Class 2025 likewise faced unexpected challenges participating in the program. Considering the welfare of the students, the faculty had to postpone the start of the program due to inclement weather, and students exposed to floodwaters were given prophylaxis for leptospirosis. Most notably, they had to end the program early due to the increasing threat of the new COVID-19 Delta variant which eventually raised the NCR's restriction level to ECQ just a few days after the program ended. Dr. Tecson reported that no faculty, staff, and students developed COVID-19 symptoms during or after the program.
UPCM 2025 pursued all opportunities to get #VaccToSchool! Last July 2021, students of the UPCM Class of 2025 received their COVID-19 vaccine doses at the Sta. Ana Hospital and PGH in Manila.
Looking back at LEAP
Dissection is a memorable milestone in a medical student's journey. Flaunting their newly-bought scrubs and greaseless scalpels, students looked forward to getting a hands-on, deep dive into the human body. However, with the pandemic, the national education system had to make use of whatever’s available and resorted to alternative learning platforms.

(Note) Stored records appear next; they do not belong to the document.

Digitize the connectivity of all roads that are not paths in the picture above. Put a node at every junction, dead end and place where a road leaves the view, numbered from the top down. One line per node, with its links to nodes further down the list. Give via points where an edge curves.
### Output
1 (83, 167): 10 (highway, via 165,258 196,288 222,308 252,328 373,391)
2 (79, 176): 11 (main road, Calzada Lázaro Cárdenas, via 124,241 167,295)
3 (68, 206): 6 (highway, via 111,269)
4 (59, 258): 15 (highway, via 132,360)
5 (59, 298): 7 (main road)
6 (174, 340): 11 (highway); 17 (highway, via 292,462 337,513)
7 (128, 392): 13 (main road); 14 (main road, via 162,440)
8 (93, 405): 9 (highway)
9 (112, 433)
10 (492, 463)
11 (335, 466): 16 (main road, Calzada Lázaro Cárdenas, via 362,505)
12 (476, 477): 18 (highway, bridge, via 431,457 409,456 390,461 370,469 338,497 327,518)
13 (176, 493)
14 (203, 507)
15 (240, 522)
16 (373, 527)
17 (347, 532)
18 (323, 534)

LEAP 2025 proves that with proactive planning with health experts and by strictly enforcing guidelines and protocols, it is possible to transition, albeit slowly, from the alternative virtual learning to an ideal face-to-face set-up. It goes without saying that learning through actual, face-to-face encounters is integral for professions dealing with actual people such as medicine. To be a competent physician, one must have a real-world experience in both basic and clinical aspects of medicine. With this, we all can build on the experience of LEAP 2025 as we prepare and hope for the future of medical education.